Date of Award:

2015

Document Type:

Thesis

Degree Name:

Master of Science (MS)

Department:

Geology

Advisor/Chair:

Tammy Rittenour

Abstract

Arroyos are entrenched channels characterized by near-vertical walls of alluvium and flat channel bottoms. Historic channel entrenchment in the southwest United States during the late AD 1800s and early 1900s has stimulated extensive research on these dynamic fluvial systems. The near-synchronous episodes of arroyo entrenchment and aggradation in Kanab Creek and other drainages in southern Utah during the last ~1 Ka has led many researches to argue that hydroclimatic forcings drive arroyo processes. These hypotheses remain largely untested, and there remains considerable uncertainty regarding the timing of these events and the specific mechanisms responsible for arroyo formations.

Previous work established an alluvial chronology for the kanab canyon reach of Kanab creek, but it remained unclear if arroyo events in this reach were continuous with those downstream or synchronous with events in the disconnected arroyo in the upper basin. Using deailed sedimentologic and stratigraphic descriptions coupled with AMS radiocarbon and optically stimulated luminescence (OSL) dating, a new chronostratigraphic record of arroyo entrenchment and aggradation for kanab creek is produced in this study. Results suggest at least five periods of fluvial aggradation and episodic arroyo entrenchment during the middle-to late-Holocene, with aggradation occuring from ~6.2 to 3.67 ka (Qfl), ~3.2 to 2.5 ka (Qf2), ~2.2 to `.45 ka (Qf3), 1.4 to 0.8 ka (Qf4), and 0.75 to 0.14 ka (Qf5). This record is compared to regional alluvial and paleoclimate records to explore potential allogenic and autogenic forcing mechanisms. Rapid transitions from exceptional drought to pluvial periods are quasi-synchronous with regional arroyo entrenchment over the last ~1.5 Ka, but the lack of clear correlations amongst the regional alluvial records and between paleoclimate records beyond 1.5 Ka suggests that internal geomorphic thresholds are important controls on the timing of entrenchment in individual catchments.
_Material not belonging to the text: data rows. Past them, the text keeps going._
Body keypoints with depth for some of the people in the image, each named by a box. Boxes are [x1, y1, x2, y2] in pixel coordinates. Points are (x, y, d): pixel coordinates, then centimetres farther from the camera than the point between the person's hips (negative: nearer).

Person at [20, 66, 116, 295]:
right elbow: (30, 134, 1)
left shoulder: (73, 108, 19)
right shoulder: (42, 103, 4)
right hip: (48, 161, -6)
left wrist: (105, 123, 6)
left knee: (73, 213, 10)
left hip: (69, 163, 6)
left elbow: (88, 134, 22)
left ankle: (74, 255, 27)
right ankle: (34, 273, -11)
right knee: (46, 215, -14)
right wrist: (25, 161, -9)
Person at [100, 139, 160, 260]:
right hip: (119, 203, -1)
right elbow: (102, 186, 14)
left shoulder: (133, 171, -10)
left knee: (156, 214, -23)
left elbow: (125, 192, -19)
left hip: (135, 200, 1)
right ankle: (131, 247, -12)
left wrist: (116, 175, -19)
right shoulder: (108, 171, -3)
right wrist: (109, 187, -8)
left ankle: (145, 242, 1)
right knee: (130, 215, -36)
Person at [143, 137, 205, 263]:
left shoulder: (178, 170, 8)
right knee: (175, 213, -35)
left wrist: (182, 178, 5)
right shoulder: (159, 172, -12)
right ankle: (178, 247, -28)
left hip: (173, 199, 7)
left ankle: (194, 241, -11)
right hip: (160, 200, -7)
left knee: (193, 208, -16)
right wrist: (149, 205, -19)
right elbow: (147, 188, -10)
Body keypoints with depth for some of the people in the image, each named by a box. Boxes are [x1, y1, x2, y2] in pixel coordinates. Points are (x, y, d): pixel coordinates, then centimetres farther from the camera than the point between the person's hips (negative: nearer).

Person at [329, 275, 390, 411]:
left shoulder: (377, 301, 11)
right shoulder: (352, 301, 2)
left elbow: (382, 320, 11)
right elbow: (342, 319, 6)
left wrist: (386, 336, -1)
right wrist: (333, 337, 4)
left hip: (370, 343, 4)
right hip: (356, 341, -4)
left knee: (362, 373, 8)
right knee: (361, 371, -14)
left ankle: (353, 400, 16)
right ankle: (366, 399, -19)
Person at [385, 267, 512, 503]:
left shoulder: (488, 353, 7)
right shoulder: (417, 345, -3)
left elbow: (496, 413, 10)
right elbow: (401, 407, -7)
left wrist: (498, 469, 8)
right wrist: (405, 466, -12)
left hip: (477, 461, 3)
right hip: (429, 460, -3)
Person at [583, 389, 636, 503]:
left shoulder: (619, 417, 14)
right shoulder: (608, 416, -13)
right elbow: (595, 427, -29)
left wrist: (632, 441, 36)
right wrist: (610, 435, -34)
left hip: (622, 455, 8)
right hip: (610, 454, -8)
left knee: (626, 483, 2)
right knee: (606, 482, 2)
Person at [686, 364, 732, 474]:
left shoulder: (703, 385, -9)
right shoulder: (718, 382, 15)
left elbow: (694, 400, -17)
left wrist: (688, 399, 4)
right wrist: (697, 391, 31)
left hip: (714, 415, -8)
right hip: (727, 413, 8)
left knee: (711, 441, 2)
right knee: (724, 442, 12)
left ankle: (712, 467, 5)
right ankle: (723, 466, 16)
Previous research on arroyo dynamics has largely focused on the timing of entrenchment. The few studies that have investigated the processes related to aggradation have used historic observations, and not the stratigraphic record of arroyo deposits. In this study, the alluvial records from three reaches of Kanab Creek are combined to test models of the processes and geometric patterns of paleoarroyo aggradation. Results indicate that aggradation initially propagates upstream and then transitions to synchronous vertical aggradation along the entire channel profile as arroyos approach complete filling.